Eu não vou fazer um comentário muito extenso, mas me lembrei de um elemento curioso ao ler esse trecho: "Uma das coisas que me incomoda no material yuri e shoujo-ai é a presença, em algumas obras, de uma representação muito rígida de papéis com a menina "machona" (*butch*) de cabelo curto, alta, forte e destemida, que ama a menininha pequena, meiga e de longos cabelos (*femme*). "
Bom, lembra daquele filme, "Alguém muito especial"? Um que passava na sessão da tarde. O curioso é que ele brincava com isso: a personagem da Mary Stuart Masterson tinha esse perfil. E era apaixonada pelo personagem do Eric Stoltz. O detalhe é que ele nem imaginava que ela pudesse estar apaixonada por ele porque se ela tinha esse perfil, obviamente era lésbica. Tanto que ele até entrega isso numa conversa com o pai: "minha melhor amiga é homossexual".
Não, não era, mas ele só descobre isso no final. O filme está aqui: http://www.youtube.com/watch?feature=player_embedded&v=0cJ1QDwv9oY

Excelente matéria Valéria, adoro os seus textos.

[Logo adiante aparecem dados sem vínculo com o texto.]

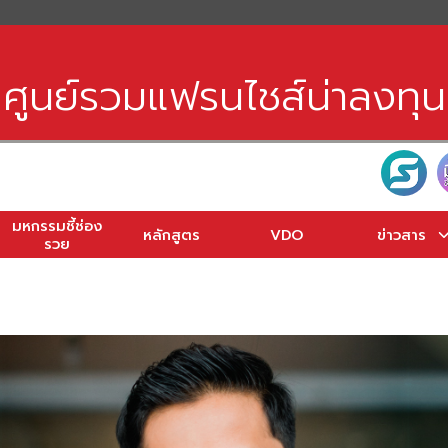
earch
r:
ศูนย์รวมแฟรนไชส์น่าลงทุน
มหกรรมชี้ช่อง
หลักสูตร
VDO
ข่าวสาร
รวย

Enquanto lia lembrei de um filme inglês recente, The Secret Diaries of Miss Anne Lister, de 2010, o filme se passa no século 19 e é baseado na vida real de Anne Lister, que escrevia sobre sua vida em seus diários em forma de um código secreto. Anne Lister era uma mulher rica que mantinha relacionamento amorosos com outras mulheres e claro que escandalizou a sociedade onde morava. É um ótimo filme, naquele estilo de dramas de época.

Lady, vou atrás do filme, não conhecia.